D.J. Glaser: “First, I must say this unique program for accomplished hand engravers was not my idea; it was the vision of Glendo’s General Manager, Kim Pember. Sometime in late 2003 or early 2004, she approached me with the idea of providing a special event for the world’s finest hand engraving artists.
“In spite of their solitary working habits, she believed these world-class engravers would value the opportunity to learn from each other and enjoy the mutual camaraderie. Kim believed that unless someone brought them together, these remarkable artists may never actually meet each other or have the chance to pass on the legacy of engraving to those who could appropriately value this knowledge.
“My first reaction to her idea was that it was a wonderful thought, but would be virtually impossible to do. Thankfully, she ignored my initial reaction and pushed on.

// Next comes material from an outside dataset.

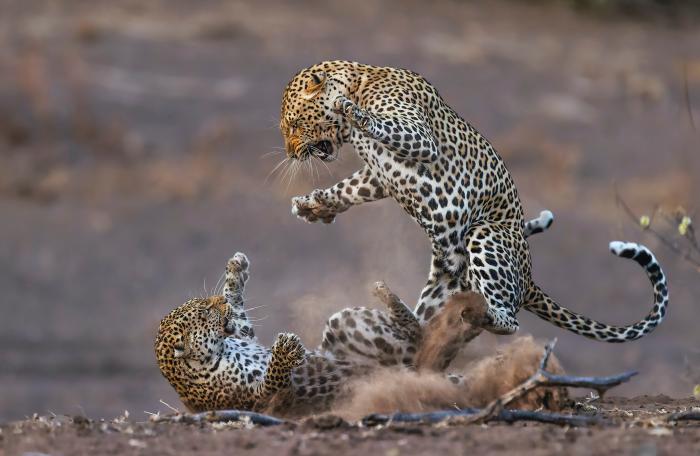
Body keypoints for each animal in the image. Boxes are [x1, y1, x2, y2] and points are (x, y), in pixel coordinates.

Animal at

“When she finally convinced Winston Churchill (who told her no at least three times) and Ron Smith to teach the first Grand Master’s Program in 2005, there was enough weight from these remarkable artists to get the engraving world’s attention.
“Thank you, Ron and Winston, for your leap of faith…it would have never happened without you breaking this new ground for all of us.”
What does “Grand Master” mean?
D.J. Glaser: “In the field of engraving the traditional title ‘Master’ is applied to accomplished artisans who work at the highest professional levels. Depending on the practices in their country, the process of becoming a Master varies.
“These Masters often teach as well as practice their art. While not every engraving artist will become a Master, there are quite a number of them world-wide. However, many top engravers agree there are a few who have achieved much more than Master level. These individuals become admired and recognized icons, not only with clients, but among knowledgeable engravers.
“In the beginning of this new program, we recognized the need for a new term to describe these extraordinary people. ‘Grand Master’ fit perfectly and others agreed that we should name both the program and the artists it honors using this term.”
Why is Glendo the host?
D.J. Glaser: “Glendo is a manufacturer of tools that are used in engraving. In early 2005, we completed our expanded GRS Training Center that has classroom space for teaching engraving and related subjects.
“From a business perspective, using this facility to host the Grand Masters Program is a long term investment in the world-wide field of fine hand engraving. I use the word ‘investment’ because Glendo doesn’t make money from the Grand Masters; our goal is to break even, but this hasn’t happened.
“At Glendo, we believe that recognizing and hosting special courses or workshops taught by these ‘Grand Masters’ will benefit all of us. Unlike the other courses at our training center, the Grand Masters Program is for exceptional engravers who travel from around the world to attend. It’s a wonderfully rewarding experience with extraordinary people…like nothing else I’ve ever attended. I guess the answer to this question is that Glendo hosts it because we saw the need, wanted to see it happen, and just gave it a try. ”
How is the 2010 program special?
D.J. Glaser: “One of our goals from the start was to include engraving techniques from around the world. So far, the Grand Masters themselves have come from the US, England, Belgium, Italy and Austria. If you add the other engravers who have attended, there are several more countries represented.
“For the second Grand Masters held in 2006, three members from the Italian firm Creative Art taught a superb one-week course. Giacomo Fausti, Ugo Talenti and Giovanni Steduto taught as a team — this was their own idea…teaching as a team….and it was creative, brilliantly effective and energizing for all.
“Almost immediately there was a request for their return. Now four years later, these three Grand Masters will return to teach an incredible TWO week course on Fantasy Art Engraving. This breathtaking form of engraving is now highly in demand and this particular course is destined to transform the careers and change the lives of the engravers who enroll. I believe what Creative Art has planned for this August will be remembered for years as a unique moment in time.”
What advice do you have for anyone considering this year’s Grand Masters course?
D.J. Glaser: “I’m glad you asked, because I have some advice that may seem a little blunt. Just do it! Make whatever arrangements you need, borrow the money if you have to and come.
“I am concerned there will be those engravers who almost enrolled but didn’t. And if they don’t, there is little doubt that they will ultimately conclude they missed a very rare opportunity that happens just once. I realize the economy is tough, but this year’s program justifies whatever it takes to get there.
“I sense that Creative Art’s Fausti, Talenti and Steduto see this course as an instructional masterpiece and a special gift to their fellow engravers. To get this gift from them, you simply must attend.”
In closing, what else do you want engravers to know about the event?
D.J. Glaser: “There’s little left to say except the Grand Masters Program is rewarding and fun beyond words. How else can you see Winston Churchill engrave metal and play the guitar at the same event? How else can you learn how Philippe Grifnée and Alain Lovenberg sharpen their gravers and design their patterns? How else can you study under England’s Ken Hunt or America’s Ron Smith?
“The legacies left by these Grand Masters will live on for decades in the people who learned from them in this program. I urge all of you accomplished engravers to take the dream seriously. I hope to see you this August.”